Looking Back At Che Guevara, Rebel Icon — And Photographer
Included in a new exhibition in Rosario, Argentina — Che's birthplace — are images not just of the famous revolutionary, but taken by him.

ROSARIO — After celebrating Ernesto "Che" Guevara's 90th birthday last June, Rosario — the late revolutionary's birthplace — became the first city in Argentina to mount an exhibition of photographs on the legendary leftist who was famously gunned down in Bolivia in 1967. But what may be the most interesting aspect of the show, which runs until March 3, is that most of the 200 pictures were taken by Guevara himself.

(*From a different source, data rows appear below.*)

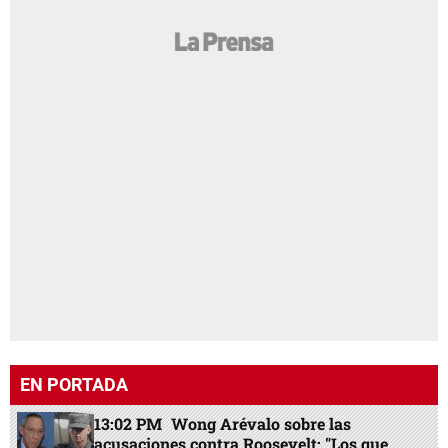
EN PORTADA
13:02 PM
Wong Arévalo sobre las
acusaciones contra Roosevelt: "Los que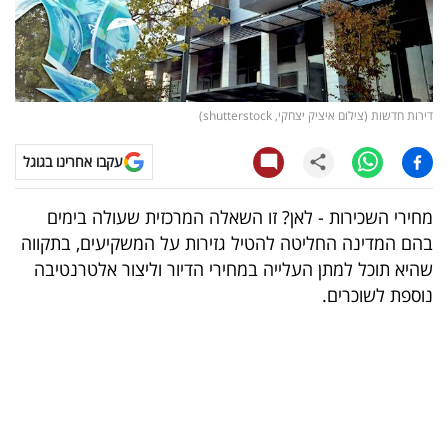
קריפטו
ויראלי
דירות חדשות (צילום איציק יצחקי, shutterstock)
טלוויזיה
עקבו אחרינו בגוגל
עסקי
ספורט
מחירי השכירות - לאן? זו השאלה המרכזית שעולה בימים
בהם המדינה החליטה להטיל גזירות על המשקיעים, בתקווה
קריירה
שהיא תוכל למתן העלייה במחירי הדיור וליצור אלטרנטיבה
ולימודים
נוספת לשוכרים.
מינויים
רייטינג
רכב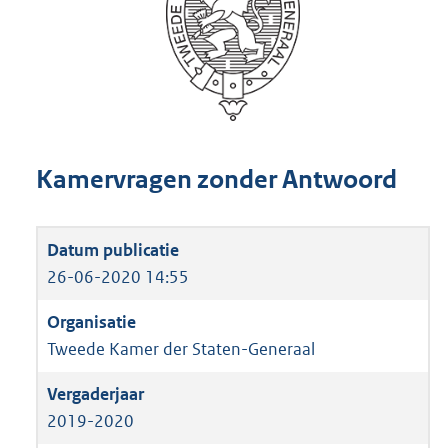
Kamervragen zonder Antwoord
26-06-2020 14:55
Tweede Kamer der Staten-Generaal
2019-2020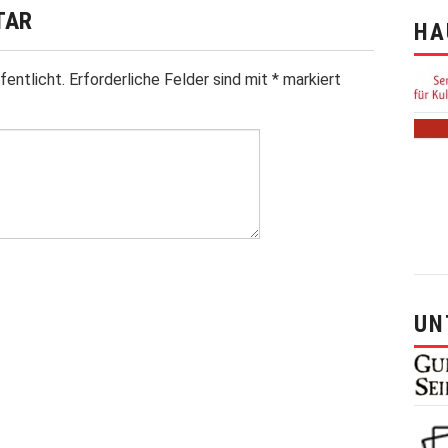
TAR
HA
fentlicht.
Erforderliche Felder sind mit
*
markiert
UN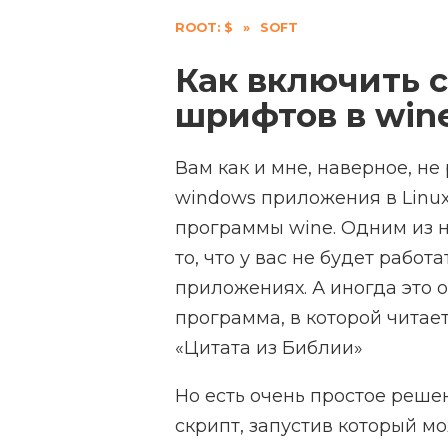
ROOT: $
»
SOFT
Как включить 
шрифтов в win
Вам как и мне, наверное, не
windows приложения в Linux
программы wine. Одним из н
то, что у вас не будет рабо
приложениях. А иногда это о
программа, в которой читае
«Цитата из Библии»
Но есть очень простое реше
скрипт, запустив который 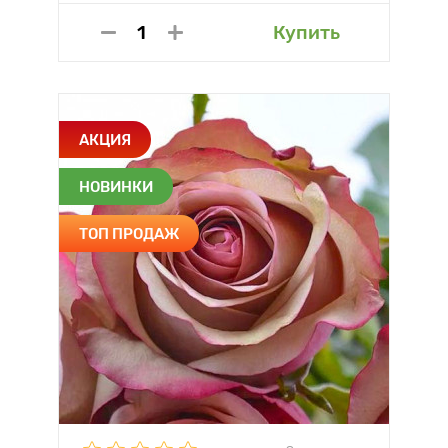
Купить
АКЦИЯ
НОВИНКИ
ТОП ПРОДАЖ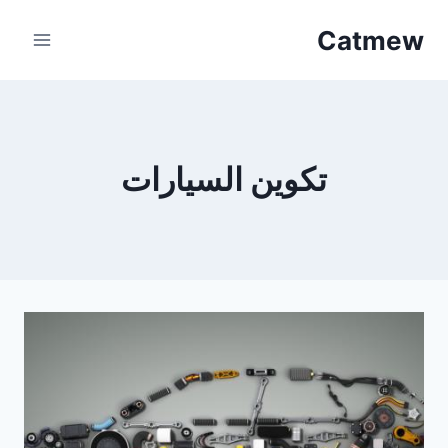
لتجاوز
Catmew
لى
لمحتوى
تكوين السيارات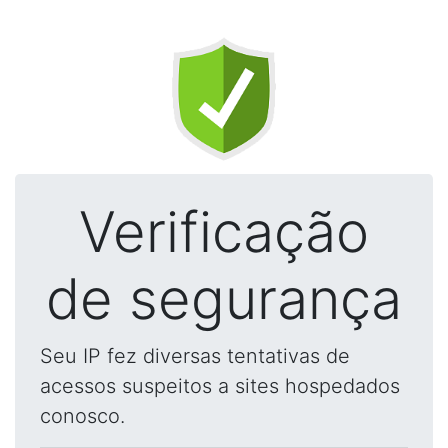
Verificação
de segurança
Seu IP fez diversas tentativas de
acessos suspeitos a sites hospedados
conosco.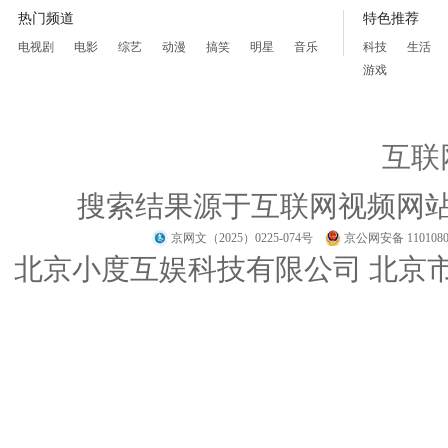
热门频道
特色推荐
电视剧
电影
综艺
动漫
搞笑
明星
音乐
科技
生活
游戏
互联
搜索结果源于互联网视频网
京网文（2025）0225-074号
京公网安备 1101080
北京小度互娱科技有限公司 北京市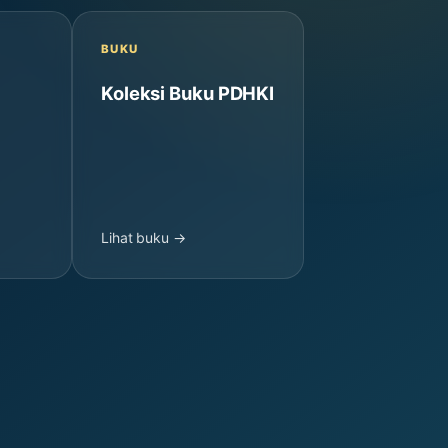
BUKU
Koleksi Buku PDHKI
Lihat buku →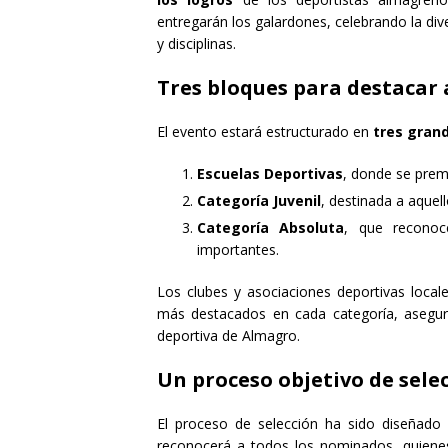
entregarán los galardones, celebrando la di
y disciplinas.
Tres bloques para destacar 
El evento estará estructurado en
tres gran
Escuelas Deportivas
, donde se prem
Categoría Juvenil
, destinada a aquel
Categoría Absoluta
, que reconoc
importantes.
Los clubes y asociaciones deportivas local
más destacados en cada categoría, asegur
deportiva de Almagro.
Un proceso objetivo de sele
El proceso de selección ha sido diseñado 
reconocerá a todos los nominados, quiene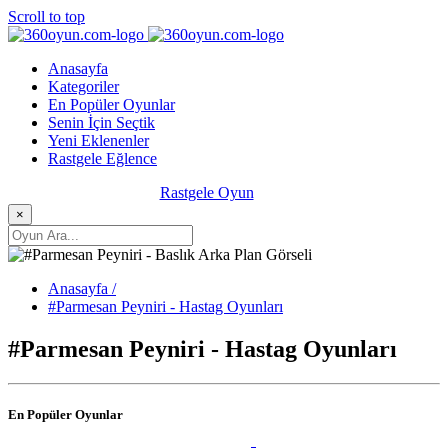
Scroll to top
Anasayfa
Kategoriler
En Popüler Oyunlar
Senin İçin Seçtik
Yeni Eklenenler
Rastgele Eğlence
Rastgele Oyun
×
Anasayfa /
#Parmesan Peyniri - Hastag Oyunları
#Parmesan Peyniri - Hastag Oyunları
En Popüler Oyunlar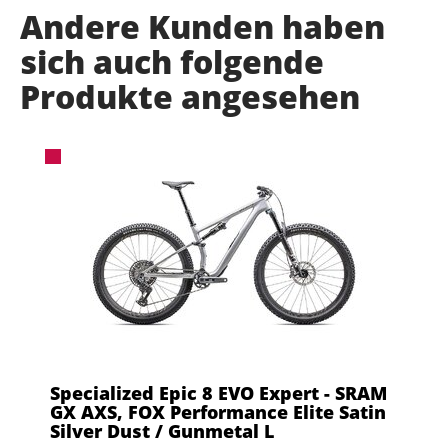
Andere Kunden haben
sich auch folgende
Produkte angesehen
Specialized Epic 8 EVO Expert - SRAM
GX AXS, FOX Performance Elite Satin
Silver Dust / Gunmetal L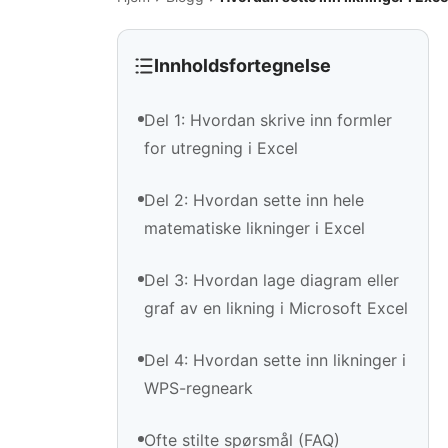
Innholdsfortegnelse
Del 1: Hvordan skrive inn formler
for utregning i Excel
Del 2: Hvordan sette inn hele
matematiske likninger i Excel
Del 3: Hvordan lage diagram eller
graf av en likning i Microsoft Excel
Del 4: Hvordan sette inn likninger i
WPS-regneark
Ofte stilte spørsmål (FAQ)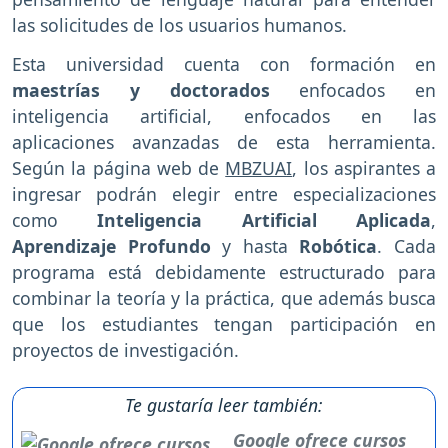
las solicitudes de los usuarios humanos.
Esta universidad cuenta con formación en
maestrías y doctorados
enfocados en
inteligencia artificial, enfocados en las
aplicaciones avanzadas de esta herramienta.
Según la página web de
MBZUAI
, los aspirantes a
ingresar podrán elegir entre especializaciones
como
Inteligencia Artificial Aplicada
,
Aprendizaje Profundo
y hasta
Robótica
. Cada
programa está debidamente estructurado para
combinar la teoría y la práctica, que además busca
que los estudiantes tengan participación en
proyectos de investigación.
Te gustaría leer también:
Google ofrece cursos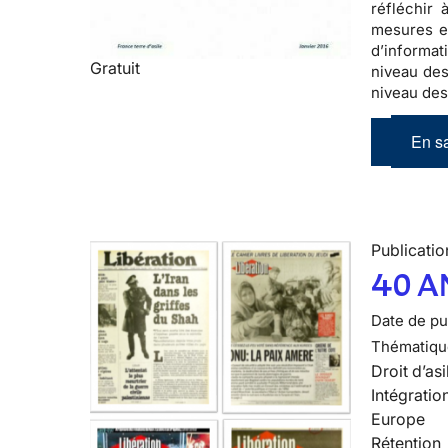
réfléchir 
mesures en
d’informat
Gratuit
niveau des
niveau des
En sa
Publicatio
40 A
Date de pub
Thématiqu
Droit d’asi
Intégratio
Europe
Rétention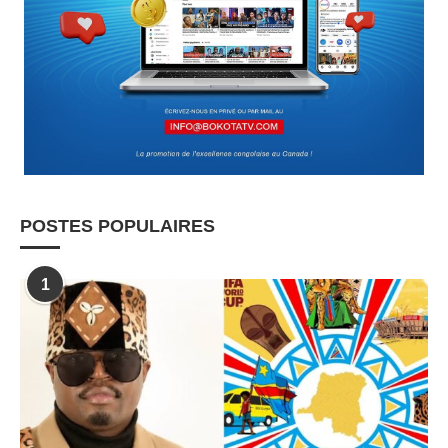
POSTES POPULAIRES
1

The material on display includes some childhood postcards kept by Che's father following family trips around Argentina. The collection also reveals some less familiar facets of Guevara's trajectory. In 1955, for example, four years before he helped Fidel Castro lead the Cuban revolution, Guevara was a news photographer covering the Pan American Games in Mexico.
By then he had already traveled in many parts of the continent with his friends Alberto Granado and "Calica" Ferrer, as shown in some of the original pictures sent for the exhibit by the Centro de Estudios Che Guevara in Havana. "The character who wrote these notes died upon treading Argentine soil again," he wrote after a trip to Peru and Bolivia. "This aimless wondering through our America with a capital A has changed me more than I thought."
"There is a lot missing," says Pamela Gerosa, head of the Che Guevara Latin American Studies Center (CELChe) in Rosario. "Some things are lost and others couldn't be restored. Guevara also took many pictures when he was in the jungle during the Cuban revolution, and those we don't have."
CELChe helped curate the exhibition in coordination with the late revolutionary's older son, Camilo Guevara March, who agreed it should be displayed at Rosario's Center for Contemporay Expression (CEC).
Because the photos are originals, organizers have asked the public not to take pictures of them close up. The Che Guevara Center in Havana, for its part, has asked organizers in Rosario to ensure none would be reproduced.
A rare photograph of Che Guevara taking a photograph – Photo: VW Pics
One picture Che took of himself in Bolivia, shown in the self-portraits section, reveals an aged and altered face bearing little resemblance to the youthful adventurer the world recalls, or even the political leader who passed through Uruguay in the early 1960s. CELChe says Guevara himself contributed to his family's archive, sending them photos from Havana as documents for a first part of his biography.
Over a decade, Che photographed landscapes ranging from Mayan ruins in Guatemala and Mexico, to temples in South-East Asia, the Tagus river in Spain and scenes in Egypt, India and Japan. Most of his Cuban pictures date from after Castro's victory, though few show his role there in that period. Rosario is now one of several repositories in the world of documents on Che Guevara, which are in turn part of UNESCO's Memory of the World Register.